6) They are not aggressively shopping the company, if shopping it at all.

Some more Thursday fun:

NOK/RBAK was dead a year ago. NOK embarrassed by Amber debacle cause they never sold a single box. Laurel looks good as a GGSN/wireless router but NOK is gunshy now and trying to figure out how to kill MOT and the Taiwanese handset mfrs.
Seimens pissed about Junicent deal and wants another crack.
Juniper likes the BRAS story at Laurel and needs to hedge their $750M bet.
Cisco desperately needs a 7xxx replacement.
ALA made their bet.
Ericsson could revive its data business.
Nortel blew Shasta and is still nowhere in IP services.
Lucent could really use a service creation play as Springtide is pretty much written off.

So plenty of options for Laurel if the IPO market stays closed for another year-plus and they can't raise money (they can).

So tell me, should you really be "careful with Laurel?" Laurel's investment protection and service creation stories hit two of the top three must have's these days, the third being a <6 month guarateed ROI.

I think it's a winner. For once I agree with LR and think they should stay #1 on the top ten list.
Belzebutt 12/5/2012 | 12:01:29 AM
re: Laurel: Startup Holdout? There's also speculation that Juniper might be interested.

Why would Juniper buy Laurel? They cancelled the MRX multiservice switch, I think if they were interested in that space they would have kept it.
Belzebutt 12/5/2012 | 12:01:29 AM
re: Laurel: Startup Holdout? I'm sure that employees of Lucent, Nortel, Cisco and others feel exactly the same way when he trashes their current or former companies.

Actually Bobby doesn't seem to trash Nortel much. Is that good or bad?
signmeup 12/5/2012 | 12:01:27 AM
re: Laurel: Startup Holdout? Well WC, with insider information like knowing about 10 paying customers, you can only be an insider...

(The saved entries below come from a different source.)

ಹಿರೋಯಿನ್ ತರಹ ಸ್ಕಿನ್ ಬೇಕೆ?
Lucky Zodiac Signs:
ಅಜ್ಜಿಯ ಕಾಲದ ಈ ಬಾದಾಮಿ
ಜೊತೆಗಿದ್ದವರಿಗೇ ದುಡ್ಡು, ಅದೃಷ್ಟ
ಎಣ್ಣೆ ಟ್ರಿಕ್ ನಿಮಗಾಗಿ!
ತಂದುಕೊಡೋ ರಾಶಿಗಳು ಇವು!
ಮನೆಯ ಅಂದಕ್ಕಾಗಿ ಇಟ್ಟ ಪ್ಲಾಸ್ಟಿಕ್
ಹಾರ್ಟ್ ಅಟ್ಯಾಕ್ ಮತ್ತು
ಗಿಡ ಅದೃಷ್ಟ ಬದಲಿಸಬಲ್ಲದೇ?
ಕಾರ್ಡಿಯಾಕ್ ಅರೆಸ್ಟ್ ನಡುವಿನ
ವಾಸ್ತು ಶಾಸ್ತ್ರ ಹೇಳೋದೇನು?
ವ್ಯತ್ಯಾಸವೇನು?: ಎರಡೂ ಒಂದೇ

Nonetheless, good luck and I wish Laurel (and you) the best!

signmeup

BTW: I believe cisco does have a replacement for the 7xxx - its called the GSR.
Belzebutt 12/5/2012 | 12:01:26 AM
re: Laurel: Startup Holdout? Nortel blew Shasta and is still nowhere in IP services.

Whether you like Shasta or not, it's the leader in IP services.
wilecoyote 12/5/2012 | 12:01:26 AM
re: Laurel: Startup Holdout? Thanks signme, but no I'm not an insider. I do not hold a single share of Laurel Networks. But I have some buddies in the company and I know one of their VPs pretty well.

GSR for services? Come on...GSR's getting long in the tooth, only about 3 years newer than 7xxx.
signmeup 12/5/2012 | 12:01:26 AM
re: Laurel: Startup Holdout? WC,

I didn't say that it was a good replacement <g>!

Just that cisco seems to think that the GSR is their 'new' edge platform with the HFR becoming the core box. Frankly I never felt that the GSR was suited for either the edge or the core, but then again I tend to be a purist.

I know a couple of Laurel engineers and they seem to be pretty upbeat about the company.